─── Source text ───
Phase 1/2a Safety and Immunogenicity of an Adenovirus 26 Vector Respiratory Syncytial Virus (RSV) Vaccine Encoding Prefusion F in Adults 18–50 Years and RSV-Seropositive Children 12–24 Months

Abstract

Background. Respiratory syncytial virus (RSV) remains a leading cause of pediatric morbidity, with no approved vaccine. We assessed the safety and immunogenicity of the Ad26.RSV.preF vaccine candidate in adults and children. Methods. In this randomized, double-blind, phase 1/2a, placebo-controlled study, 12 adults (18–50 years) and 36 RSV-seropositive children (12–24 months) were randomized 2:1 to Ad26.RSV.preF (1 × 1011 viral particles [vp] for adults, 5 × 1010 vp for children) or placebo, at day 1 and 29, with 6-month immunogenicity and 1-year safety follow-up. Respiratory syncytial virus infection was an exploratory outcome in children. Results. In adults, solicited adverse events (AEs) were generally mild to moderate, with no serious AEs. In children, no vaccination-related serious AEs were reported; fever was reported in 14 (58.3%) Ad26.RSV.preF recipients. Baseline pediatric geometric mean titers for RSV A2 neutralization increased from 121 (95% confidence interval [CI], 76–191) to 1608 (95% CI, 730–3544) at day 29, and 2235 (95% CI, 1586–3150) at day 57, remaining elevated over 7 months. Respiratory syncytial virus infection was confirmed in fewer children receiving Ad26.RSV.preF (1, 4.2%) than placebo (5, 41.7%). Conclusions. Ad26.RSV.preF demonstrated immunogenicity in healthy adults and toddlers, with no safety concerns raised. Evaluations in RSV-seronegative children are underway.
─── Data ───
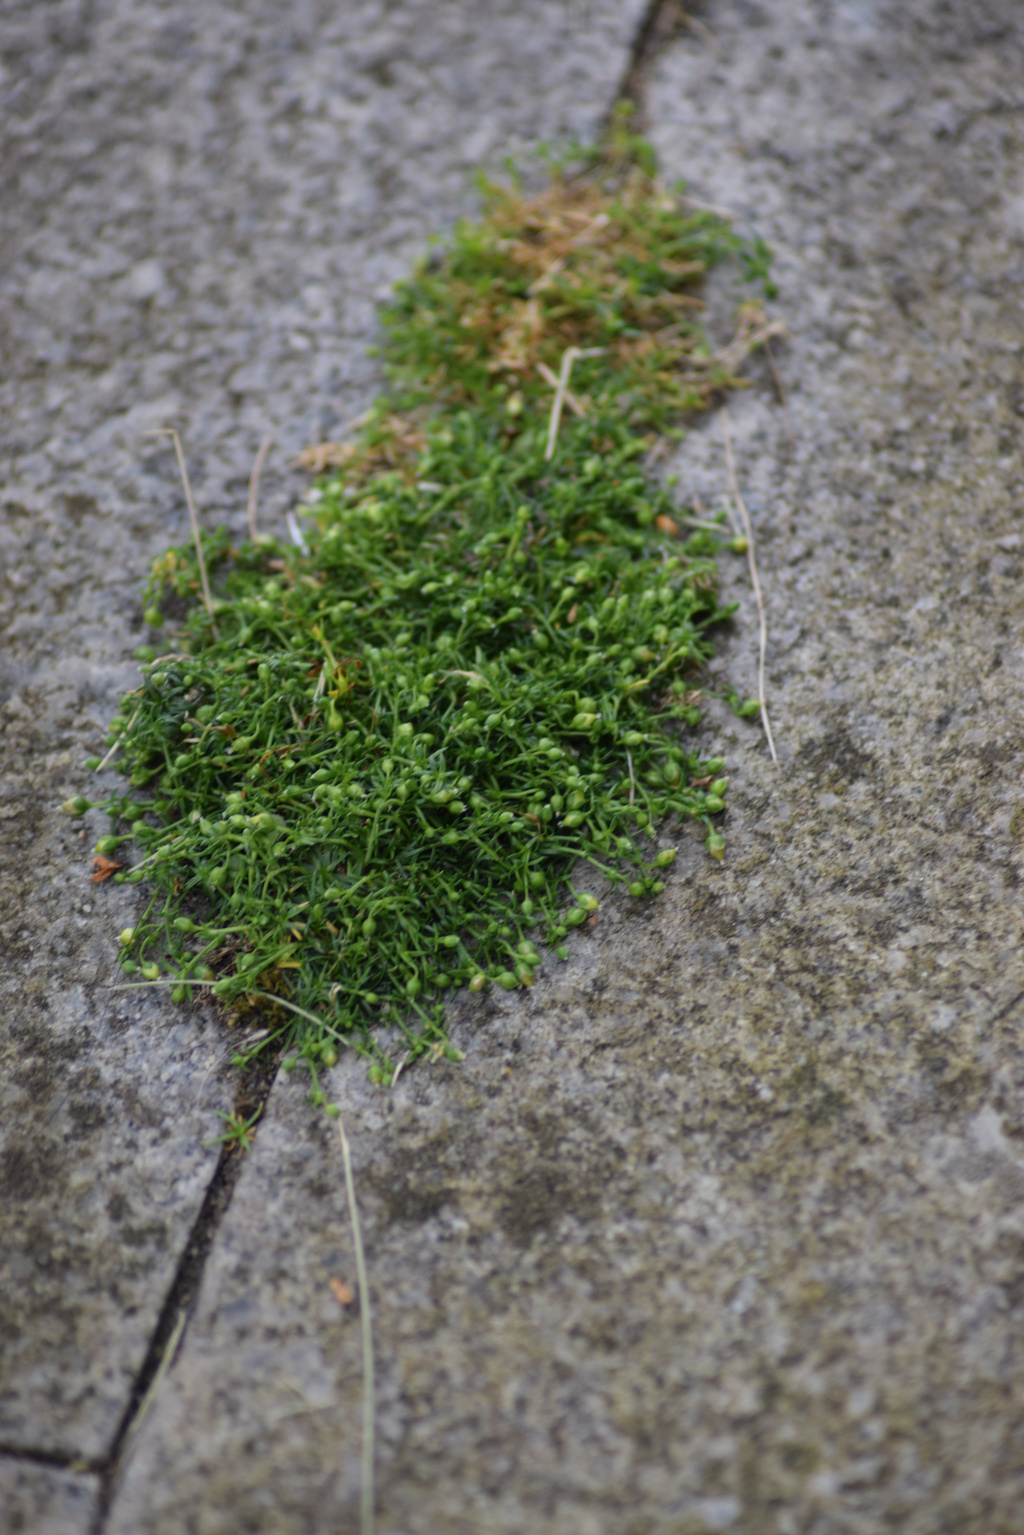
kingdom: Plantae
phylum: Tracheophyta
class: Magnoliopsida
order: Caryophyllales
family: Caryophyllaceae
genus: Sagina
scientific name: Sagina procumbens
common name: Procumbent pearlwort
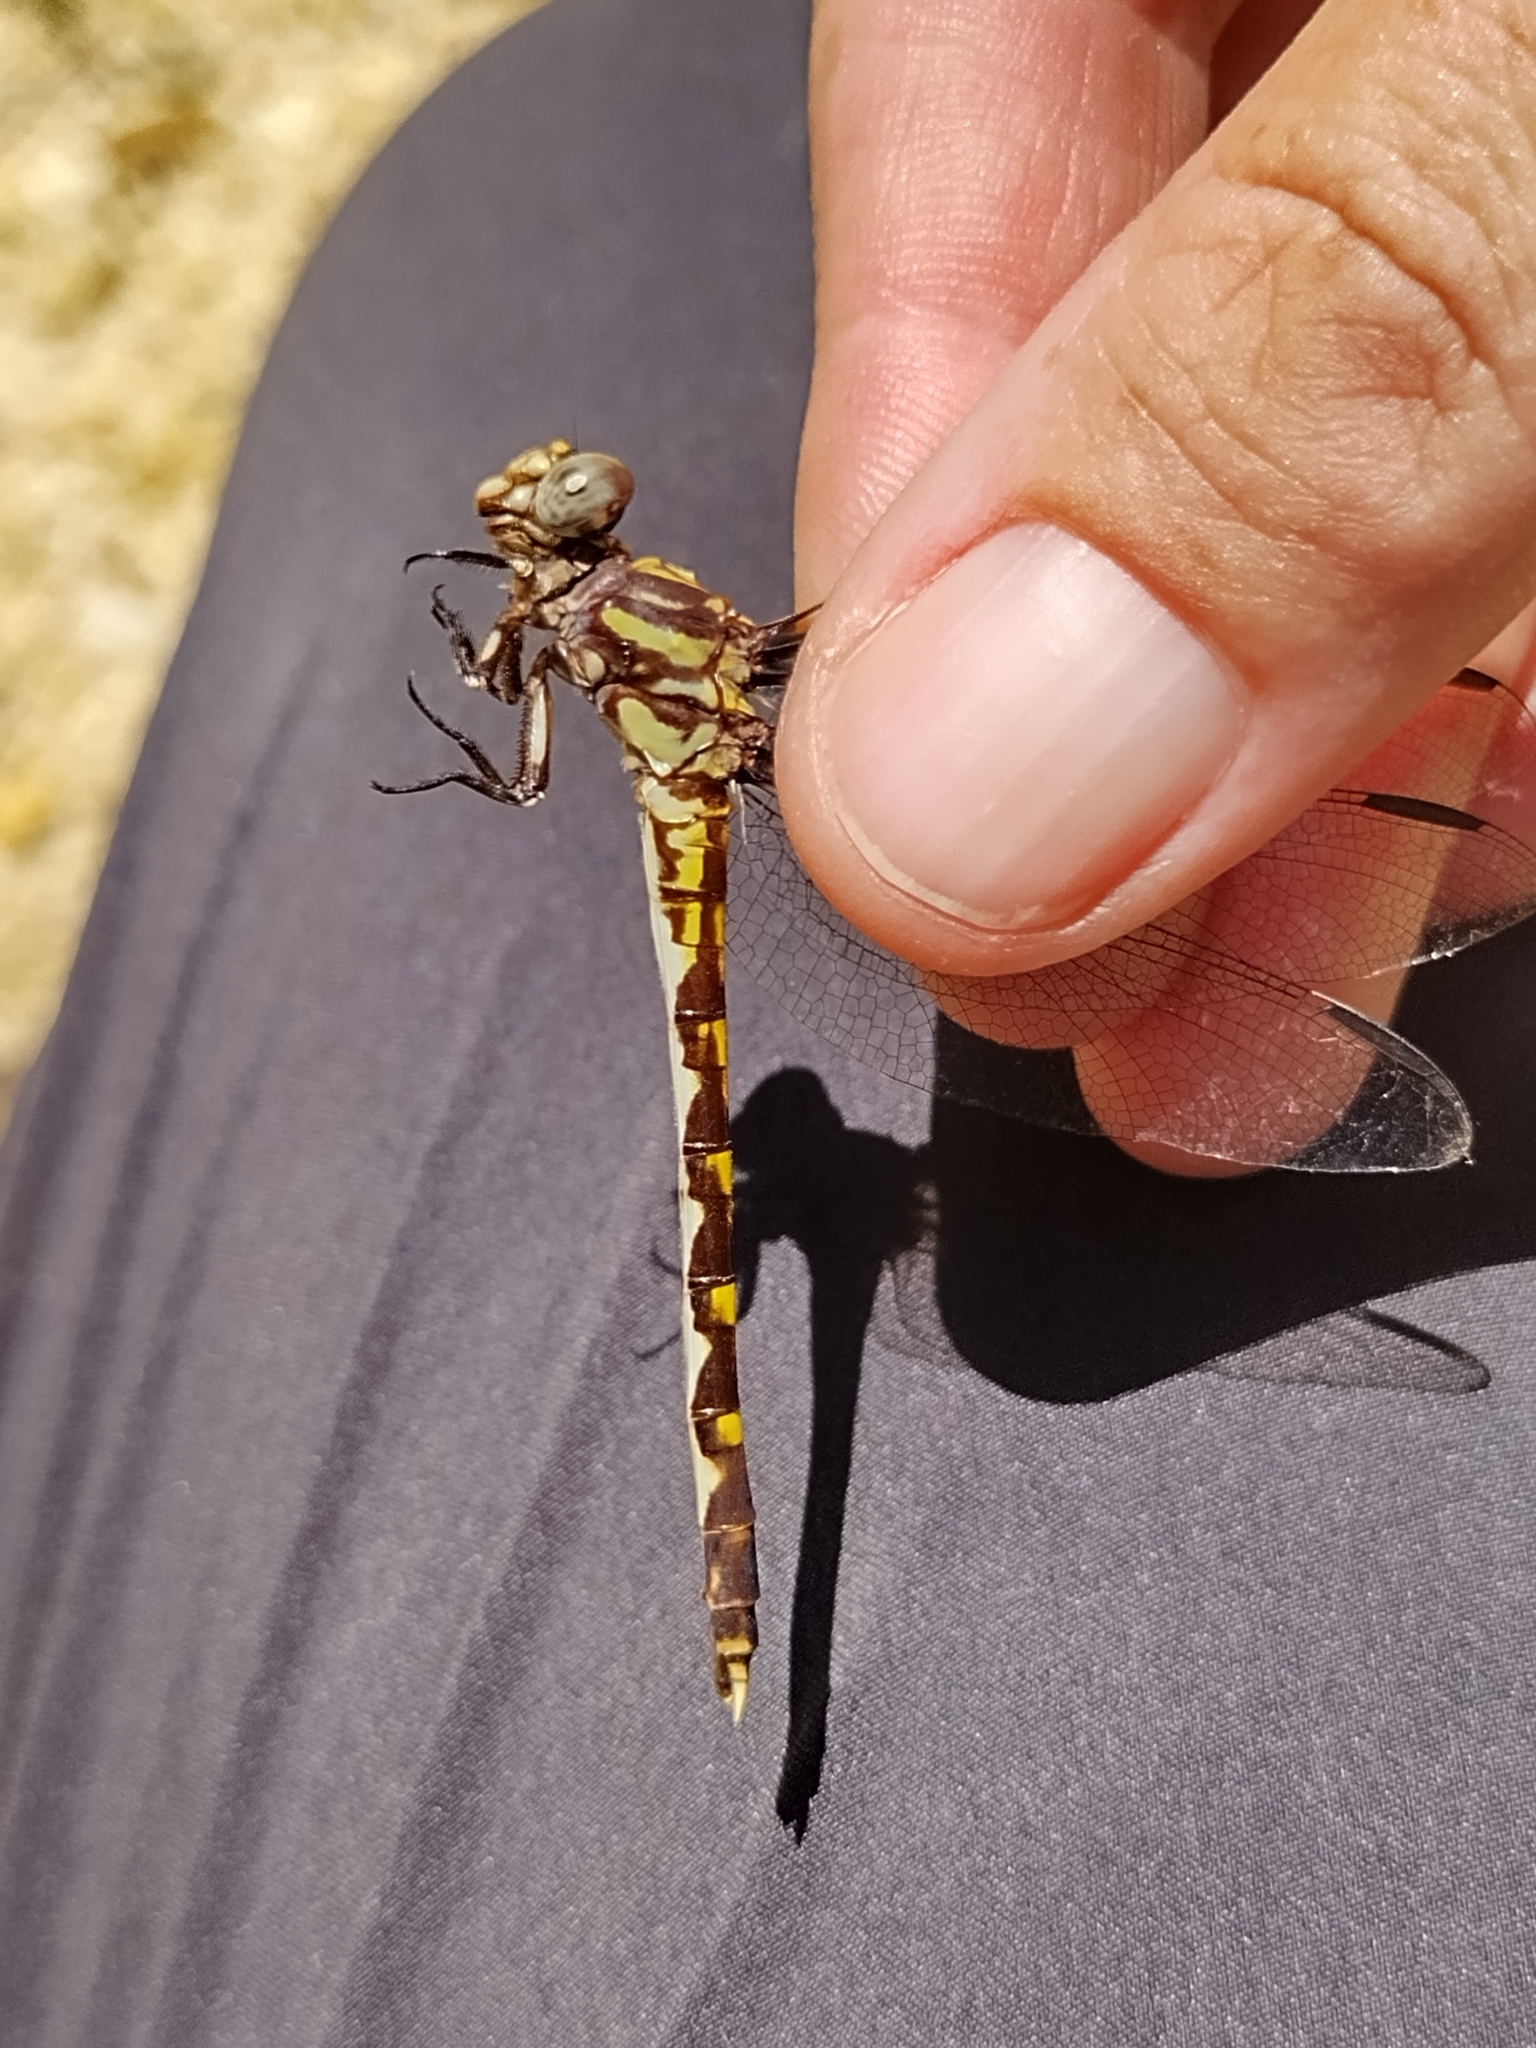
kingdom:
───
─── Data ───
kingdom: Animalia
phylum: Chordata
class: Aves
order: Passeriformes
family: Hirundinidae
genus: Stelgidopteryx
───
Exercise objective →
Put this sentence from the RSV vaccine abstract into Spanish: "Respiratory syncytial virus infection was an exploratory outcome in children." The material is unrelated to the RSV vaccine abstract.

Problem solution →
La infección por el virus respiratorio sincitial fue un resultado exploratorio en los niños.